New models - Citroen - Berlingo
Low-key Australian launch for new Berlingo
Citroen’s redesigned Berlingo arrives Down Under, priced from around $23,000
16 Mar 2009
CITROEN has ushered its redesigned Berlingo light commercial van into Australian dealerships where it will be positioned between the French brand’s LCV flagship, the $30,000-plus Dispatch, and the superseded Berlingo 1.4 sliding-door model.
Wearing a new “Berlingo First” badge, the latter will continue to be priced at $17,990 until Citroen’s all-new small van, the Nemo, arrives here with a similar starting price in October.
The bigger new Berlingo, meantime, opens its account with a higher base price of $22,990, for the entry-level petrol-engine short-body (L1) variant, which at 4380mm is 240mm longer and 80mm wider.
Priced at $26,490, the turbo-diesel long-wheelbase version will be the flagship of the new Berlingo model range, which comprises two engine and two body options.
Based on the C4 Picasso people-mover’s larger platform (rather than the original Berlingo’s Xsara-based platform), the new Berlingo offers significantly more cargo space – up from three to 3.3 cubic-metres.
That can be extended to 3.7 cubic-metres via a load-increasing variation of the current model’s optional folding passenger seat which doubles as a table.
For the first time, the Berlingo is also available in long-body (L2) guise, which when combined with the folding seat increases cargo volume to 4.7 cubic-metres.
Both Berlingo variants ride on a 350mm-longer 2728mm wheelbase, but the L2 has a 248mm-longer rear overhang.

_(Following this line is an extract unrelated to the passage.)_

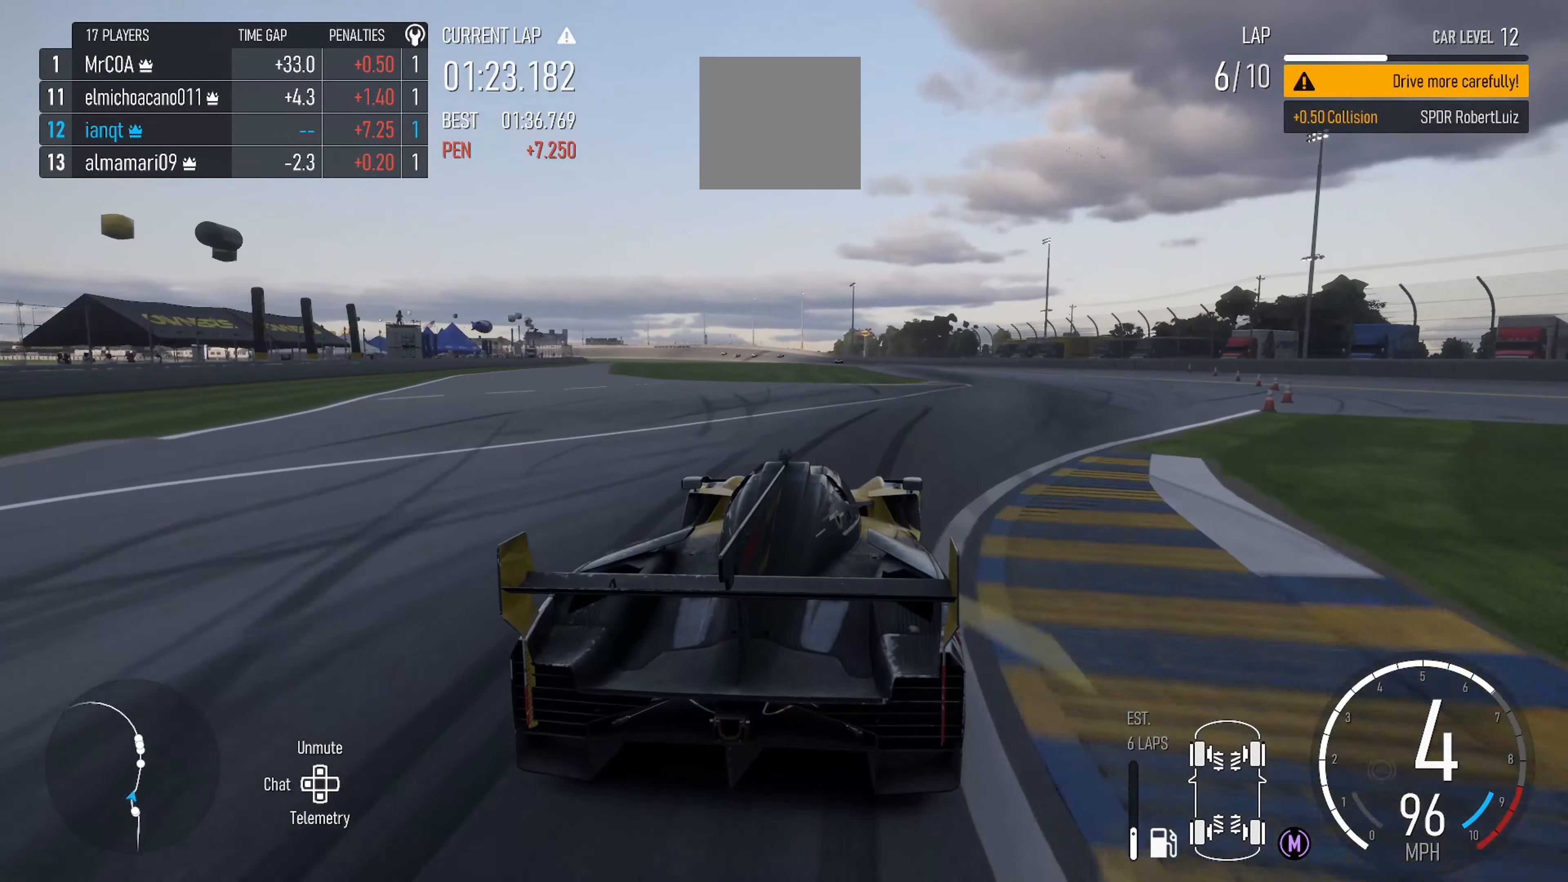
{"buttons": ["R2"], "left_stick": "center", "right_stick": "center", "events": [[100, "left_stick", "center"], [150, "left_stick", "right"], [400, "left_stick", "center"]]}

While the original Berlingo offered an 800kg payload, the new L1’s is 750kg and the L2’s is 850kg.
In detail, load compartment lengths measure 1800mm (L1) and 2050mm (L2), while both versions offers 1229mm between their wheel-arches and a total width of 1620mm.
The Berlingo’s rear load sill height is 584mm for the L1 and 612mm for the L2, while both side-hinged rear doors (split 60/40) feature a heated window and wiper, and open out to 177 degrees.
A ladder-frame bulkhead protects the drive from loose loads in the cargo area, which is fully panelled to its waist rail.
All of this is augmented in both variants by a total of 61 litres of storage space within the passenger cab, including a locker between the seats, a driver’s-side glovebox behind the instruments and a roof-mounted tray above the occupants’ heads, plus a shopping bag hook.
Two 66kW 1.6-litre four-cylinder engines are available for both bodystyles, opening with a 16-valve ‘16i’ petrol engine and closing with the ‘1.6 HDi’ turbo-diesel. The former produces peak power at 5500rpm and 132Nm of torque from 2500rpm, while the latter delivers 215Nm from 1750rpm.
Citroen says the HDi diesel can run on up to 30 per cent biodiesel without any technical modification or loss of warranty, and also features a new cam belt that requires changing only every 200,000km or 10 years.
Standard Berlingo equipment includes fabric-lined door trims, in-cab floor carpet, a driver’s airbag, a rake/reach adjustable steering wheel, cloth seat trim, driver’s seat height adjustment, a driver’s armrest, trip computer, cruise control, air-conditioning, remote central locking, electric windows/mirrors, an AM/FM/CD sound system and an outside temperature display.
Major options include a Bluetooth hands-free phone kit, rear parking sensors, a visibility pack comprising automatic wipers and headlights, traction/stability control, tyre pressure sensors, side airbags, a removeable PVC load compartment mat and the Extenso® centre seat, which folds flat to create a desk with writing surface, document retaining strap and 7.6-litre secure storage bin.
Like the Picasso, the new Berlingo McPherson-type struts with lower wishbones and an anti-roll bar up front, while a rubber-mounted rear suspension system comprises a twisting transverse beam with anti-roll bar.
The 2009 Berlingo employs 283mm ventilated front brake discs and 269mm solid rear brake discs within 15-inch steel wheels with disc brakes with 195/65-sectioon Michelin tyres. An anti-lock braking system (ABS) is standard.
More than three million examples of the original Berlingo were sold globally, making it one of the world’s most successful commercial vehicles.
In Australia last year the Berlingo found 335 customers (45.7 per cent down on 2007 figures), trailing direct rivals like Volkswagen’s Caddy (1725 sales), Holden’s Combo (928), Suzuki’s APV (542) and even Renault’s Kangoo (408).
“The original Berlingo pioneered what’s now known as the high-cube van sector,” said the general manager of Citroen Australia, Miles Williams.
“The fantastic new Berlingo retains all the successful key ingredients of its predecessor, which were valued by discerning van customers and builds upon these to redefine the benchmark in this all-important sector.
“Citroen has worked closely with business operators around the world to ensure that the new Berlingo provides the optimum combination of load-carrying efficiency, driver/passenger comfort and safety, performance and economy,” said Mr Williams.